Aug 10, 2008, 2:15 AM |

Having recently been curious about how chess manufacturers weight chess pieces I recently asked someone who has been involved in chess piece production for many years.

The traditional method of weighting chess pieces was to drill holes in the base to create hollow channels then carefully pour molten lead inside. Because lead is so heavy this was a highly effective way to make the chess pieces really heavy.

After the lead had hardened a leather or felt base would be placed over the end of the piece to cover up the unsightly lead in the hole appearance.

More recently however the price of lead has rocketed, no church roof is safe it seems from the lead thieves! There is also the issue of toxicity. The US and UK governments have also become very anti lead imports in consumer products. Especially products related to the games market.

The combination of these two facors has resulted in a different method being used to weight the chess pieces. Instead of molten lead, rods of solid steel are used. Holes are drilled in the base of the piece, then the steel rods inserted and glued in place to prevent rattling.

This still results in nice weighty chess pieces although not quite as weighty as the traditional lead filled sets.
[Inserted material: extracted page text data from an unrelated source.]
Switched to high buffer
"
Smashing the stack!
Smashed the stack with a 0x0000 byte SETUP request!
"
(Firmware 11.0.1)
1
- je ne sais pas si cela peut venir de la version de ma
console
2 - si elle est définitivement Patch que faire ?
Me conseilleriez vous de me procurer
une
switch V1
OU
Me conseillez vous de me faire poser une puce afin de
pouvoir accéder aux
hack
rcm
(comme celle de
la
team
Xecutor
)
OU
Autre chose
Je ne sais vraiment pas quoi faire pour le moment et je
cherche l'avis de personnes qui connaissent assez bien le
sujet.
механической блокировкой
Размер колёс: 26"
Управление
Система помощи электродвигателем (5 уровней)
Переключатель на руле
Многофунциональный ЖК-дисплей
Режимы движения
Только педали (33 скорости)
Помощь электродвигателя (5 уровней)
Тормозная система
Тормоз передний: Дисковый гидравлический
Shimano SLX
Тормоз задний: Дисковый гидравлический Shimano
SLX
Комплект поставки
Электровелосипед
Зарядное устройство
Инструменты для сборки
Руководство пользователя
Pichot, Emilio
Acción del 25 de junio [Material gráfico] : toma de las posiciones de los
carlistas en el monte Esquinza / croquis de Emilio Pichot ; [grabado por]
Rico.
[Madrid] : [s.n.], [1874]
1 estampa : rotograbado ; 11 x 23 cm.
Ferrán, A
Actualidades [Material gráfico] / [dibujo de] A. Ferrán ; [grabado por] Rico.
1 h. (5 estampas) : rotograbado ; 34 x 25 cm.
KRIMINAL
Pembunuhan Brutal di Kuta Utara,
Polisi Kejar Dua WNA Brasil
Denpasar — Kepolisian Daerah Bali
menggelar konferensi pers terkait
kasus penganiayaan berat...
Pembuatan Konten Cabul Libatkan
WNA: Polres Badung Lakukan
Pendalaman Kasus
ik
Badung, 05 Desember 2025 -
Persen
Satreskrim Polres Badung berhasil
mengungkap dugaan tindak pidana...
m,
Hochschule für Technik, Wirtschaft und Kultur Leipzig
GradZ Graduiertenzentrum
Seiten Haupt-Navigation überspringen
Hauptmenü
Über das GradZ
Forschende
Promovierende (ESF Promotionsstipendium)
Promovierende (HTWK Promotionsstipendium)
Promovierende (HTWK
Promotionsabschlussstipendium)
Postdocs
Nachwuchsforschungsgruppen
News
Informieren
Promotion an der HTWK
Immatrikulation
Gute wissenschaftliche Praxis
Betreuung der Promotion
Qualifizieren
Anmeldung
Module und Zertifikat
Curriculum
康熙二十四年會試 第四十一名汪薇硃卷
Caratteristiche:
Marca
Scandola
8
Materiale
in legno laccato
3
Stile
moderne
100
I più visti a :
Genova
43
It does mean more steel needs to be inserted to make the pieces really heavy for the triple weighted sets.

This combined with the decline in woods such as bud rosewood and ebony mean that the future is uncertain for the collectible chess pieces. It could mean that values of fine wooden sets weighted with the old lead method are set to increase as production ceases due to regulations and stocks of the woods become less and less.